Üvey kardeşim Bilanca ile beraber mantıklı hareketler yapma kararları içerisinde kampın girişine gitmeye karar verdik. Ben manyak olabilirdim ama güvenliğimi hep düşünürdüm, her ne kadar hiçbir işe yaramasa da...
Beraber girişin oralara gelince durdum. "Eee D.Mc, nasıl gidiyor bu hayat?" diye gülerek konuşmaya başladım. Darcy gülüp bana döndü. "İyiyim. Sen de iyisin belli ki. Baksana son görüşmemizden bu yana yüzünde güller açıyor." dedi. "Ah annemin kızıyım ne de olsa. Açsın güller." dedim ve ekledim. "Hem geçen görüşmemizden beni ağlatmıştın, şimdi gülmek hakkım değil mi McQ?" dedim.
"Danny!" dedi Bilanca. Gülümseyerek. "Seni tanımasam bu lakaplara kızdığını düşünürdüm D.B.D." dedim onu aldırmadan. Ona saçma lakaplar takmayı seviyordum. Çünkü o sinir olurdu. "Bu arada sen bana Danny mi didin?" dedim sorgulayan bakışlarla. Kısa bir kahkaha atıp "Niye beğenmedin mi Danny?" dedi. Ardından da ekledi. "Daniels'dan." Onun bu gıcık bakışına sinir olmuştum. "Peki öyleyse D.Mc!" dedim bozuntuya vermeden. Şimdi ilerlemeye başlamıştık. "Kamp hayatı nasıl?" diye sordum tekrar. Şimdi yüzümü D.Mc'e dönüp yürümeye başlamıştım. Yani yürüdüğüm tarafa bakmadan yürüyordum. Bir an arkamda sıcak bir soluk hissettim, ardından sert bir şeye çarptım.
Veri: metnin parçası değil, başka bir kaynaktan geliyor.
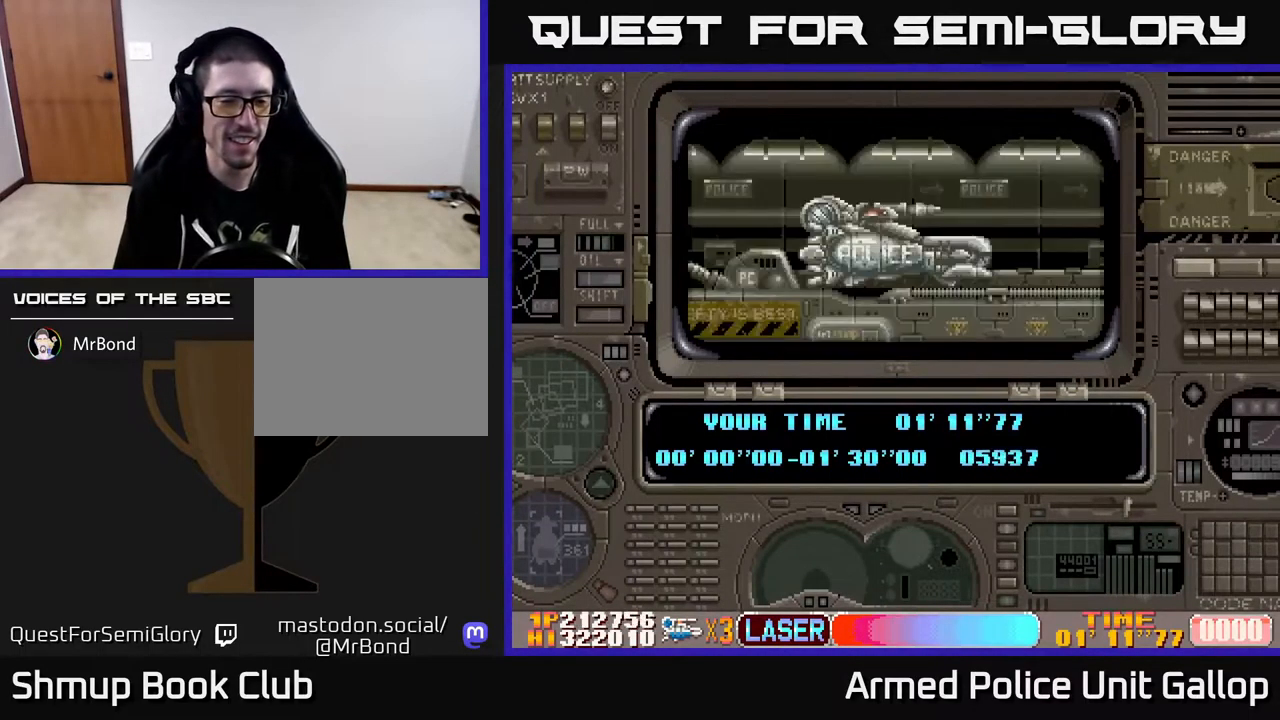
{"buttons": ["A"], "left_stick": "center", "right_stick": "center", "events": [[17, "A", "up"], [300, "A", "down"]]}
Gözlerimi kırpıp D. ye baktım. Tokası yanıp duruyordu. Tehlikede olduğumuzu ikimizde anlamıştık onun sayesinde. Nedenini bilmeden elimde tuttuğum çantaya iyice yapıştım. Sonra bunun saçma bir fikir olduğuna karar verip yavaş adımlarla Bilanca'ya doğru ilerledim. Kafamı kaldırıp karşıma bakınca çarptığımın bir minator olduğunu gördüm. Büyüklerinden hemde.
Hemen B'yi öne itip "Onun eti benimkinden daha güzeldir. Hem.. Hem onun kemikleri kırılırken daha güzel ses çıkarıyormuş diye duydum!" dedim şiddetle. Bilanca bana şiddet içeren bir bakış attıktan sonra zoraki bir gülümseme ile baktım minatora.